Die Paarung ist als gelungen anzusehen, wenn der Rammler, nachdem sich die Häsin hinten erhoben hat, knurrend nach der Seite oder nach hinten abfällt, wobei manche Rammler auch einen Schrei ausstoßen. Nach gelungener Paarung ist die Häsin sofort wieder aus dem Rammlerstall zu entfernen. Auch paarungsunwillige Häsinnen sollten zur Vermeidung von Beißereien aus dem Rammlerstall genommen und einige Tage später nach Überprüfen der Hitzigkeit wieder zugelassen werden. Auf keinen Fall sollten Rammler und Häsinnen unkontrolliert zusammen gelassen werden, weil, abgesehen von möglichen Verletzungen der Tiere durch Beißereien und Treibereien, der Züchter nicht weiß, ob eine Paarung stattgefunden hat.
Alle Paarungen sollten sofort in die Stallkarte der Häsin eingetragen werden, damit der Züchter rechtzeitig Vorbereitungen für den Wurf treffen und die Tiere nach 14-19 Tagen auf den Paarungserfolg hin überprüfen kann (vergl. „Scheinträchtigkeit“).
Trächtigkeit
Die befruchteten Eier erreichen frühestens am 4. Tag nach der Paarung, wenn die Zygoten sich mehrmals geteilt haben, die Gebärmutter (Hammond, 1925). Da sie sich nach Versuchen im Jahr 1973, des Veterinärmediziner Prof. Dr. Siegfried Paufler *1928; †2024, noch nach sechs, manchmal sechseinhalb Tagen ausspülen lassen, darf man annehmen, dass sie erst nach dieser Zeit fest mit der Gebärmutterschleimhaut verwachsen (implantiert) werden. Vor der Implantation sind die befruchteten und sich teilenden Keime offenbar besonders empfindlich gegen ungünstige Umweltfaktoren. Embryonaler Frühtod dürfte auch die Hauptursache dafür sein, dass von den gepaarten Häsinnen ein beträchtlicher Teil bei eigenen Versuchen waren es über 30 Prozent keine Jungen zur Welt bringen (vgl. Niehaus 1975). Da die Trächtigkeitsrate bei den Häsinnen stark variiert, erscheint eine Erfolgsverbesserung durch selektive Maßnahmen in Verbindung mit einer Optimierung der Umwelt möglich.

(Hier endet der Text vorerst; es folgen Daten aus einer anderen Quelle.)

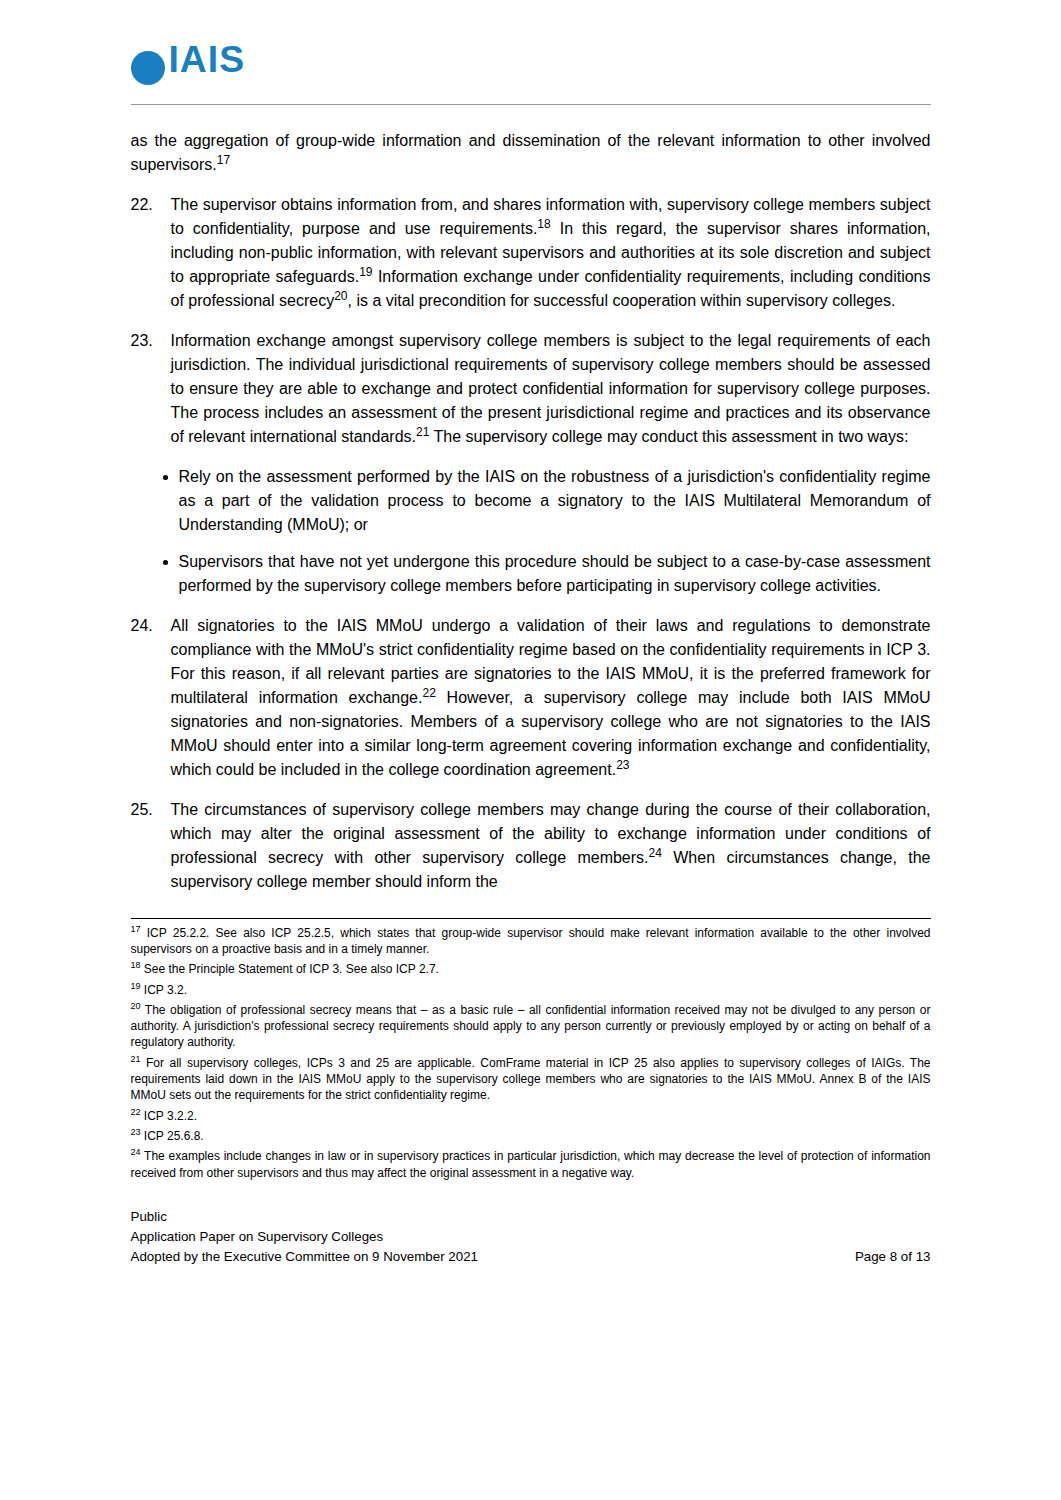IAIS
as the aggregation of group-wide information and dissemination of the relevant information to other involved supervisors.17
22.
The supervisor obtains information from, and shares information with, supervisory college members subject to confidentiality, purpose and use requirements.18 In this regard, the supervisor shares information, including non-public information, with relevant supervisors and authorities at its sole discretion and subject to appropriate safeguards.19 Information exchange under confidentiality requirements, including conditions of professional secrecy20, is a vital precondition for successful cooperation within supervisory colleges.
23.
Information exchange amongst supervisory college members is subject to the legal requirements of each jurisdiction. The individual jurisdictional requirements of supervisory college members should be assessed to ensure they are able to exchange and protect confidential information for supervisory college purposes. The process includes an assessment of the present jurisdictional regime and practices and its observance of relevant international standards.21 The supervisory college may conduct this assessment in two ways:
Rely on the assessment performed by the IAIS on the robustness of a jurisdiction's confidentiality regime as a part of the validation process to become a signatory to the IAIS Multilateral Memorandum of Understanding (MMoU); or
Supervisors that have not yet undergone this procedure should be subject to a case-by-case assessment performed by the supervisory college members before participating in supervisory college activities.
24.
All signatories to the IAIS MMoU undergo a validation of their laws and regulations to demonstrate compliance with the MMoU's strict confidentiality regime based on the confidentiality requirements in ICP 3. For this reason, if all relevant parties are signatories to the IAIS MMoU, it is the preferred framework for multilateral information exchange.22 However, a supervisory college may include both IAIS MMoU signatories and non-signatories. Members of a supervisory college who are not signatories to the IAIS MMoU should enter into a similar long-term agreement covering information exchange and confidentiality, which could be included in the college coordination agreement.23
25.
The circumstances of supervisory college members may change during the course of their collaboration, which may alter the original assessment of the ability to exchange information under conditions of professional secrecy with other supervisory college members.24 When circumstances change, the supervisory college member should inform the
17 ICP 25.2.2. See also ICP 25.2.5, which states that group-wide supervisor should make relevant information available to the other involved supervisors on a proactive basis and in a timely manner.
18 See the Principle Statement of ICP 3. See also ICP 2.7.
19 ICP 3.2.
20 The obligation of professional secrecy means that – as a basic rule – all confidential information received may not be divulged to any person or authority. A jurisdiction's professional secrecy requirements should apply to any person currently or previously employed by or acting on behalf of a regulatory authority.
21 For all supervisory colleges, ICPs 3 and 25 are applicable. ComFrame material in ICP 25 also applies to supervisory colleges of IAIGs. The requirements laid down in the IAIS MMoU apply to the supervisory college members who are signatories to the IAIS MMoU. Annex B of the IAIS MMoU sets out the requirements for the strict confidentiality regime.
22 ICP 3.2.2.
23 ICP 25.6.8.
24 The examples include changes in law or in supervisory practices in particular jurisdiction, which may decrease the level of protection of information received from other supervisors and thus may affect the original assessment in a negative way.
Public
Application Paper on Supervisory Colleges
Adopted by the Executive Committee on 9 November 2021 Page 8 of 13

Anzeichen der Trächtigkeit
Geübte Personen mit Fingerspitzengefühl können die in der Gebärmutter heranwachsenden Embryonen bereits vom 10.-13. Tage nach der Paarung als kleine Knötchen feststellen. Die Sicherheit der Diagnose durch Abtasten (Palpieren) erhöht sich mit der Dauer der Trächtigkeit und der Wurfstärke. In der letzten Trächtigkeitswoche, z. T. auch schon früher, kann sich ein erfahrener, mit dem erforderlichen Fingerspitzengefühl ausgestatteter Züchter sogar ein Bild von der ungefähren Wurfstärke machen (Abb. 5).

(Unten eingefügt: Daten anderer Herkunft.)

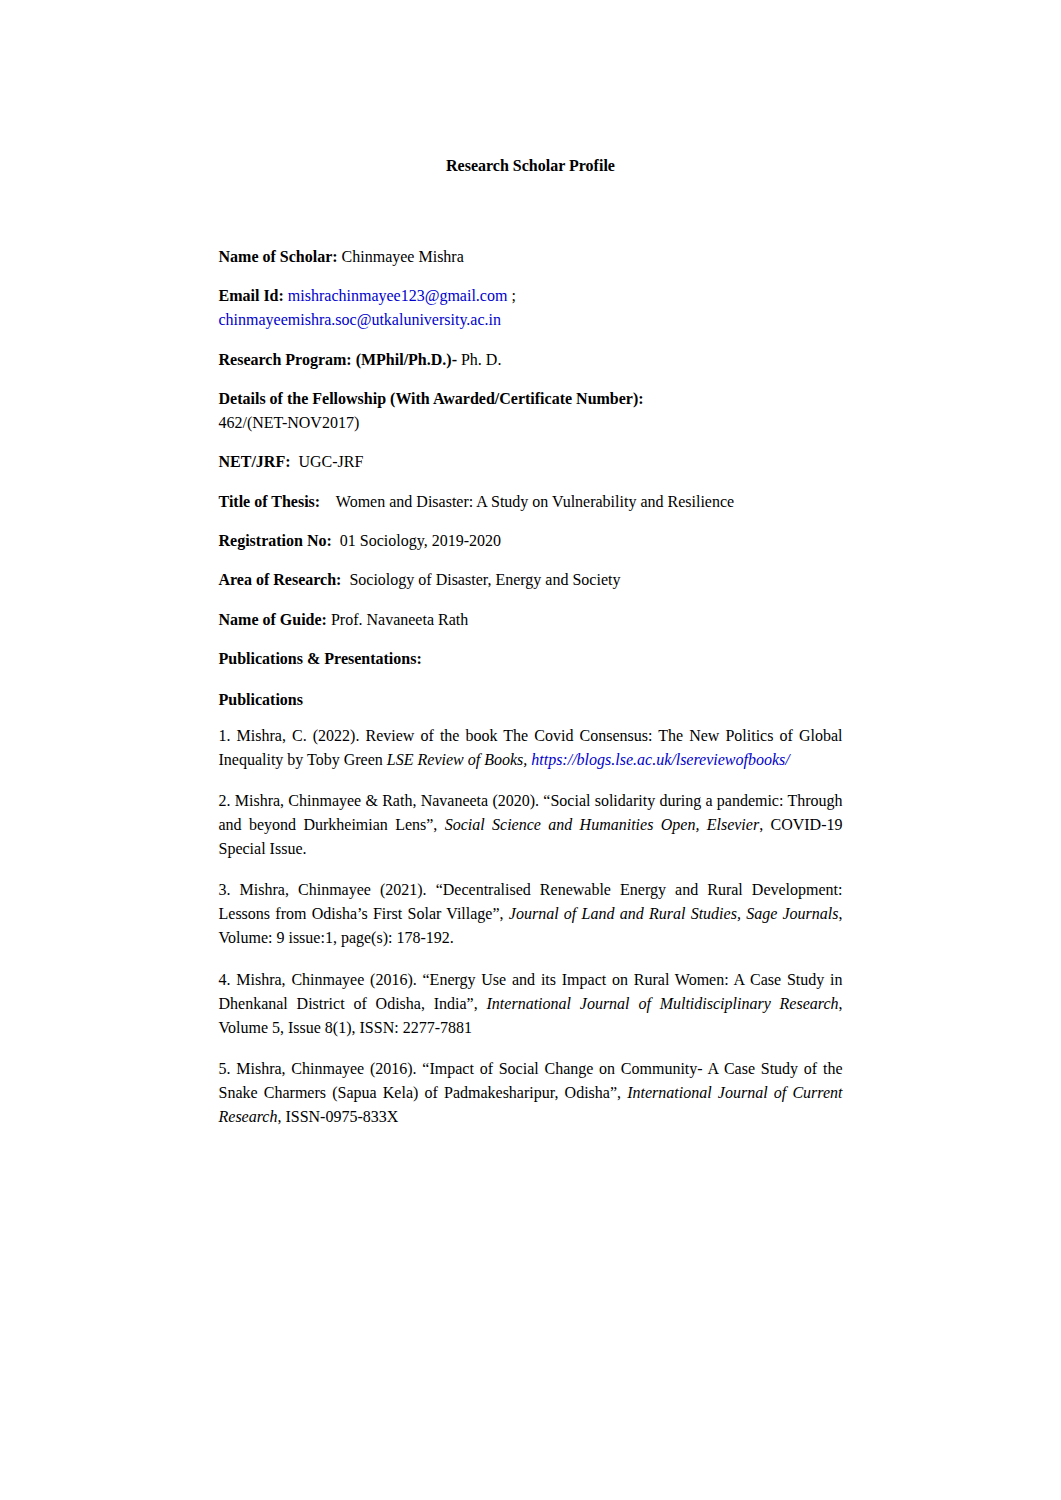Research Scholar Profile
Name of Scholar: Chinmayee Mishra
Email Id: mishrachinmayee123@gmail.com ;
chinmayeemishra.soc@utkaluniversity.ac.in
Research Program: (MPhil/Ph.D.)- Ph. D.
Details of the Fellowship (With Awarded/Certificate Number):
462/(NET-NOV2017)
NET/JRF: UGC-JRF
Title of Thesis: Women and Disaster: A Study on Vulnerability and Resilience
Registration No: 01 Sociology, 2019-2020
Area of Research: Sociology of Disaster, Energy and Society
Name of Guide: Prof. Navaneeta Rath
Publications & Presentations:
Publications
1. Mishra, C. (2022). Review of the book The Covid Consensus: The New Politics of Global Inequality by Toby Green LSE Review of Books, https://blogs.lse.ac.uk/lsereviewofbooks/
2. Mishra, Chinmayee & Rath, Navaneeta (2020). “Social solidarity during a pandemic: Through and beyond Durkheimian Lens”, Social Science and Humanities Open, Elsevier, COVID-19 Special Issue.
3. Mishra, Chinmayee (2021). “Decentralised Renewable Energy and Rural Development: Lessons from Odisha’s First Solar Village”, Journal of Land and Rural Studies, Sage Journals, Volume: 9 issue:1, page(s): 178-192.
4. Mishra, Chinmayee (2016). “Energy Use and its Impact on Rural Women: A Case Study in Dhenkanal District of Odisha, India”, International Journal of Multidisciplinary Research, Volume 5, Issue 8(1), ISSN: 2277-7881
5. Mishra, Chinmayee (2016). “Impact of Social Change on Community- A Case Study of the Snake Charmers (Sapua Kela) of Padmakesharipur, Odisha”, International Journal of Current Research, ISSN-0975-833X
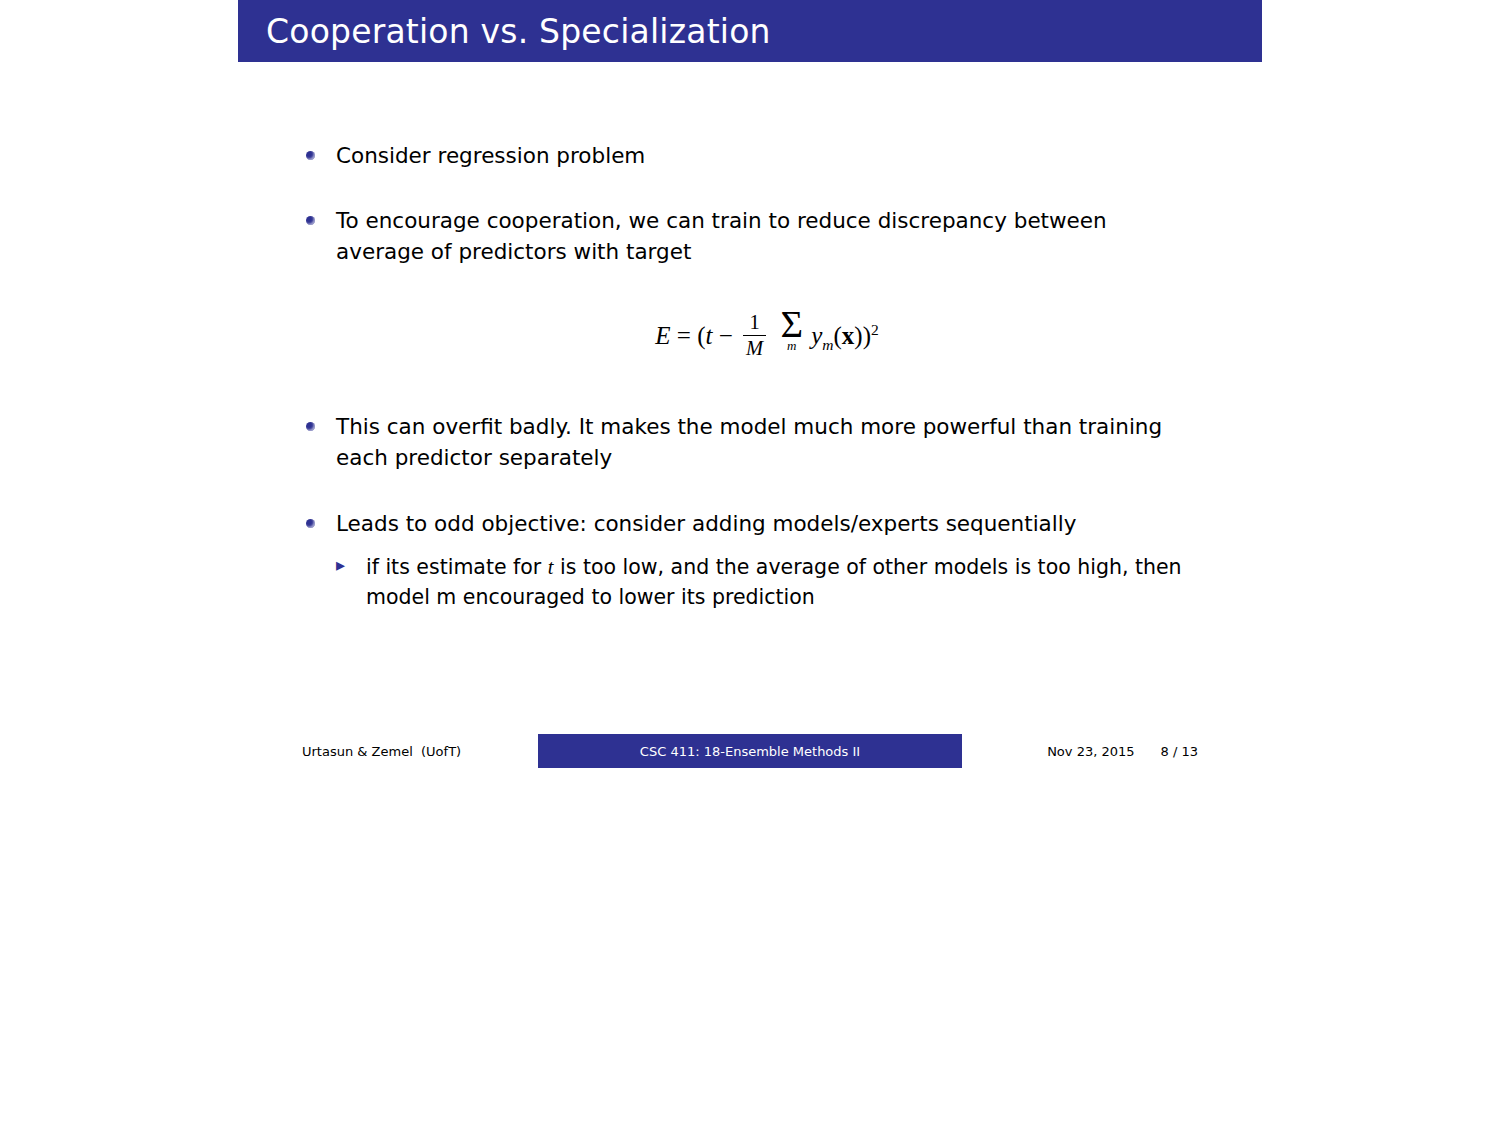Cooperation vs. Specialization
Consider regression problem
To encourage cooperation, we can train to reduce discrepancy between average of predictors with target
E = (t − 1 M Σm ym(x))2
This can overfit badly. It makes the model much more powerful than training each predictor separately
Leads to odd objective: consider adding models/experts sequentially
if its estimate for t is too low, and the average of other models is too high, then model m encouraged to lower its prediction
Urtasun & Zemel (UofT)
CSC 411: 18-Ensemble Methods II
Nov 23, 20158 / 13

Schwierigkeiten ergeben sich besonders bei einer Frühdiagnose bei Häsinnen mit harter, straff gespannter Bauchmuskulatur und bei solchen, die nur 1-2 Jungtiere zur Welt bringen. Es dürfte einleuchten, dass ein Abtasten von Häsinnen nur nach Anleitung durch erfahrene Personen und mit aller Vorsicht erfolgen muss, um gesundheitliche Gefahren für Mutter und Jungtiere zu vermeiden. Mangelt es an der Fähigkeit des Züchters für ein erfolgversprechendes Abtasten oder macht eine harte Bauchmuskulatur Schwierigkeiten, so sollte man zusätzlich auf andere Anzeichen für eine Trächtigkeit achten.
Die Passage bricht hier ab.